BEGIN Source records
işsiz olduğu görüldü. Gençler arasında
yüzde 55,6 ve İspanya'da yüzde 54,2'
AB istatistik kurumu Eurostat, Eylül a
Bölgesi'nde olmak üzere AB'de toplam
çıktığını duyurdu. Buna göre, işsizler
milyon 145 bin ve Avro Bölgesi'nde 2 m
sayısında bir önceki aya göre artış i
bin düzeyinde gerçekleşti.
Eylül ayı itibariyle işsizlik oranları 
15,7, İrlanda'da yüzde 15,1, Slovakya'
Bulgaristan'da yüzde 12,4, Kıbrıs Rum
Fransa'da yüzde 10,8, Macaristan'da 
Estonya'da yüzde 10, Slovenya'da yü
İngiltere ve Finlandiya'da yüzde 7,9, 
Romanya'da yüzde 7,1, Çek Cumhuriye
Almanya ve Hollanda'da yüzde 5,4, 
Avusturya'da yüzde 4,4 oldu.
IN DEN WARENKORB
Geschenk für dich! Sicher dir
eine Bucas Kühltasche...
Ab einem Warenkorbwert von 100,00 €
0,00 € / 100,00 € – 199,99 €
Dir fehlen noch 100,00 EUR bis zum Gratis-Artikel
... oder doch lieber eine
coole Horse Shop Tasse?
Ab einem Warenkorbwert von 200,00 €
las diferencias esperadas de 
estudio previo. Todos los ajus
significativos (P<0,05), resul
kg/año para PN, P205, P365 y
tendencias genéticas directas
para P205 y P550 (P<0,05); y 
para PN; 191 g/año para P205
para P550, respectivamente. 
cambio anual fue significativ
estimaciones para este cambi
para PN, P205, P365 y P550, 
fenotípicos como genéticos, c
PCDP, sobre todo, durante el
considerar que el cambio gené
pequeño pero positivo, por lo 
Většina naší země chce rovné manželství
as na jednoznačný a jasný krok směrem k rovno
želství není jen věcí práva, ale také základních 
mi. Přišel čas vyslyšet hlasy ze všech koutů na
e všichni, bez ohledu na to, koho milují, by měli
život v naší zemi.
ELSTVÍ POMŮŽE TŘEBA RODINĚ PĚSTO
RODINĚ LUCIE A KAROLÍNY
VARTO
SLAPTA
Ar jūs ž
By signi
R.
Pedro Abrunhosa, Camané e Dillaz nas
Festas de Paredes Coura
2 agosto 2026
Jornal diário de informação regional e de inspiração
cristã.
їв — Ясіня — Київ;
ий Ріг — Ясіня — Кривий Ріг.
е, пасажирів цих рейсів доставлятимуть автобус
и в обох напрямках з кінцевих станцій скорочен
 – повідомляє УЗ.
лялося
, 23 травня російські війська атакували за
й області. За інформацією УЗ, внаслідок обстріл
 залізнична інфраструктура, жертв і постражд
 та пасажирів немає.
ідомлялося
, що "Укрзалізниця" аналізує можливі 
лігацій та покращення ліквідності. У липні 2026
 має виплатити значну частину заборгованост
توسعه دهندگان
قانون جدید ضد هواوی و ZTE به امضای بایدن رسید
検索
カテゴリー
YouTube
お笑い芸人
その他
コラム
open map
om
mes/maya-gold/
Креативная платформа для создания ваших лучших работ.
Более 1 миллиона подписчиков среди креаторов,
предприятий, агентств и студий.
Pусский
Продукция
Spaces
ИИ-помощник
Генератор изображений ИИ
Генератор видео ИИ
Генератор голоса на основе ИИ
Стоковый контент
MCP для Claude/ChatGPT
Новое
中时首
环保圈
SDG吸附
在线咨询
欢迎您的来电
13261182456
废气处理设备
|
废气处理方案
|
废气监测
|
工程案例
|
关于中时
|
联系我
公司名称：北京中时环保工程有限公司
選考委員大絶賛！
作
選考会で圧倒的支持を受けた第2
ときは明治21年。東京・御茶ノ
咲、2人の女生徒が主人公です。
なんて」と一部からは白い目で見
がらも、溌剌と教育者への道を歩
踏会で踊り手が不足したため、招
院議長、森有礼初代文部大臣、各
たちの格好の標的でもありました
END Source records
**What is required**
Extract the text of every listing above, reproducing each line verbatim and in its original order.

**Your solution**
işsiz olduğu görüldü. Gençler arasında
yüzde 55,6 ve İspanya'da yüzde 54,2'
AB istatistik kurumu Eurostat, Eylül a
Bölgesi'nde olmak üzere AB'de toplam
çıktığını duyurdu. Buna göre, işsizler
milyon 145 bin ve Avro Bölgesi'nde 2 m
sayısında bir önceki aya göre artış i
bin düzeyinde gerçekleşti.
Eylül ayı itibariyle işsizlik oranları 
15,7, İrlanda'da yüzde 15,1, Slovakya'
Bulgaristan'da yüzde 12,4, Kıbrıs Rum
Fransa'da yüzde 10,8, Macaristan'da 
Estonya'da yüzde 10, Slovenya'da yü
İngiltere ve Finlandiya'da yüzde 7,9, 
Romanya'da yüzde 7,1, Çek Cumhuriye
Almanya ve Hollanda'da yüzde 5,4, 
Avusturya'da yüzde 4,4 oldu.
IN DEN WARENKORB
Geschenk für dich! Sicher dir
eine Bucas Kühltasche...
Ab einem Warenkorbwert von 100,00 €
0,00 € / 100,00 € – 199,99 €
Dir fehlen noch 100,00 EUR bis zum Gratis-Artikel
... oder doch lieber eine
coole Horse Shop Tasse?
Ab einem Warenkorbwert von 200,00 €
las diferencias esperadas de 
estudio previo. Todos los ajus
significativos (P<0,05), resul
kg/año para PN, P205, P365 y
tendencias genéticas directas
para P205 y P550 (P<0,05); y 
para PN; 191 g/año para P205
para P550, respectivamente. 
cambio anual fue significativ
estimaciones para este cambi
para PN, P205, P365 y P550, 
fenotípicos como genéticos, c
PCDP, sobre todo, durante el
considerar que el cambio gené
pequeño pero positivo, por lo 
Většina naší země chce rovné manželství
as na jednoznačný a jasný krok směrem k rovno
želství není jen věcí práva, ale také základních 
mi. Přišel čas vyslyšet hlasy ze všech koutů na
e všichni, bez ohledu na to, koho milují, by měli
život v naší zemi.
ELSTVÍ POMŮŽE TŘEBA RODINĚ PĚSTO
RODINĚ LUCIE A KAROLÍNY
VARTO
SLAPTA
Ar jūs ž
By signi
R.
Pedro Abrunhosa, Camané e Dillaz nas
Festas de Paredes Coura
2 agosto 2026
Jornal diário de informação regional e de inspiração
cristã.
їв — Ясіня — Київ;
ий Ріг — Ясіня — Кривий Ріг.
е, пасажирів цих рейсів доставлятимуть автобус
и в обох напрямках з кінцевих станцій скорочен
 – повідомляє УЗ.
лялося
, 23 травня російські війська атакували за
й області. За інформацією УЗ, внаслідок обстріл
 залізнична інфраструктура, жертв і постражд
 та пасажирів немає.
ідомлялося
, що "Укрзалізниця" аналізує можливі 
лігацій та покращення ліквідності. У липні 2026
 має виплатити значну частину заборгованост
توسعه دهندگان
قانون جدید ضد هواوی و ZTE به امضای بایدن رسید
検索
カテゴリー
YouTube
お笑い芸人
その他
コラム
open map
om
mes/maya-gold/
Креативная платформа для создания ваших лучших работ.
Более 1 миллиона подписчиков среди креаторов,
предприятий, агентств и студий.
Pусский
Продукция
Spaces
ИИ-помощник
Генератор изображений ИИ
Генератор видео ИИ
Генератор голоса на основе ИИ
Стоковый контент
MCP для Claude/ChatGPT
Новое
中时首
环保圈
SDG吸附
在线咨询
欢迎您的来电
13261182456
废气处理设备
|
废气处理方案
|
废气监测
|
工程案例
|
关于中时
|
联系我
公司名称：北京中时环保工程有限公司
選考委員大絶賛！
作
選考会で圧倒的支持を受けた第2
ときは明治21年。東京・御茶ノ
咲、2人の女生徒が主人公です。
なんて」と一部からは白い目で見
がらも、溌剌と教育者への道を歩
踏会で踊り手が不足したため、招
院議長、森有礼初代文部大臣、各
たちの格好の標的でもありました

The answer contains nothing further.